Monday, June 15, 2015

It Will Never Change

To my wife, Meghan, the love of my life:

You mean everything to me. Despite when I was younger, and often feeling like I would never find you, it happened. Maybe it was excellent timing, or we were just fortunate to have great friends that allowed us to get together on a fun, Wilmington Beach trip; granted, the first hotel and my sun burn did not forecast our inevitable pairing, but perhaps it explains the years in-between; it just took my skin that long to heal.

Our life together is amazing. I love you and I love that you love me. I believe our relationship is what has made two amazing kids (so far ;-D). They love each of us so much and they adore each other. It's what makes our lives exciting and new every day; we get to watch them grow and become who they will be with our guidance to make sure they understand right and wrong, to treat each other (and everyone else) well, and to let them know it's okay to be silly when they're happy or retreat when they're angry.

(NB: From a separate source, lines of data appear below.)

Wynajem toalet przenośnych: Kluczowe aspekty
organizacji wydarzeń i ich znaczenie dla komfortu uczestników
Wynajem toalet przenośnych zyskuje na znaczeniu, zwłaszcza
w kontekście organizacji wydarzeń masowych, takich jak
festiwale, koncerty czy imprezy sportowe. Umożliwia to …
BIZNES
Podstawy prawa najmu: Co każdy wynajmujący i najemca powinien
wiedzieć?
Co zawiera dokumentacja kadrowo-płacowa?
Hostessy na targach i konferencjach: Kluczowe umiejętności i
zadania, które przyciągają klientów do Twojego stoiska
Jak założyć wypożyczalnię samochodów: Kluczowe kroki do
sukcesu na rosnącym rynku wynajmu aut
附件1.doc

Being a parent isn't easy, and I'm glad that it isn't. I need to know that we're doing it right and I can't imagine doing anything less than taking the time to teach them how to be truly wonderful people. And maybe along the way, they'll pick up your wonderful smile, maybe a mix of our height, and my glorious eyebrows that need to be trimmed because boy! can they go in every direction, much like my hair when I wake up in the morning.

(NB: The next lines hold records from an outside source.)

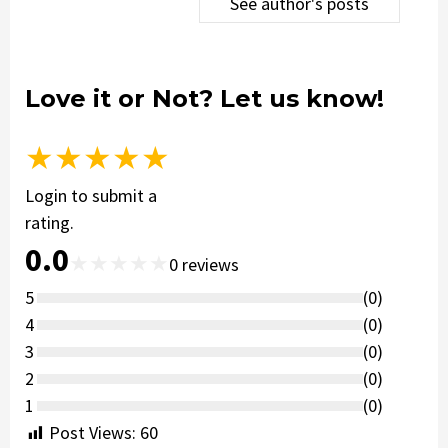
See author's posts
Love it or Not? Let us know!
★
★
★
★
★
Login to submit a
rating.
0.0
★
★
★
★
★
0
reviews
5
(
0
)
4
(
0
)
3
(
0
)
2
(
0
)
1
(
0
)
Post Views:
60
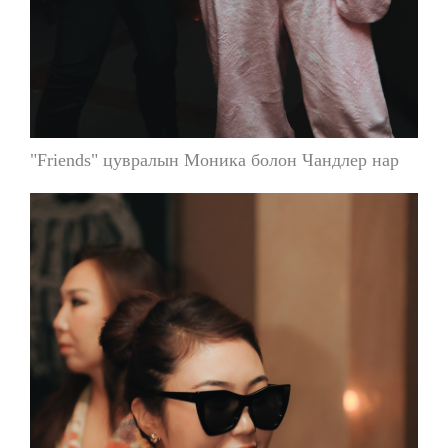
"Friends" цувралын Моника болон Чандлер нар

I guess the point of this is to tell you that everything was, is, and will be worth being with you. You are the moon to my night, the shade to the sun, and everything else that can possibly express how much you mean to me and will always mean to me. It will never change.

And maybe things will seem like they're tough all of the time, because the kids get sick, or the house needs repairing, or sometimes it's just a bad day; but I know, with everything in me, every single day will be easy in some way. It will be looking at you. It will be us looking at our kids. That's the easiest part. Loving each other will never waver and loving each other will be what gives us relief every day, because how can we not look at our kids at some point and just hold our breath while thinking, "They are amazing, and I didn't think it was possible to love anything more." And it's the same comfort I find when I look at you.

Our relationship grows each and every day as they grow, and we will adapt to what comes our way. We will smile, cry (because I am that funny), and we will enjoy each other's company and laughter. I know it will be worthwhile, because the years with you and the years with our kids have made it all so exciting and I'm so looking forward to more of it in the years to come.

I love you so much! I love Adelaide and Marshall so much! That's what matters.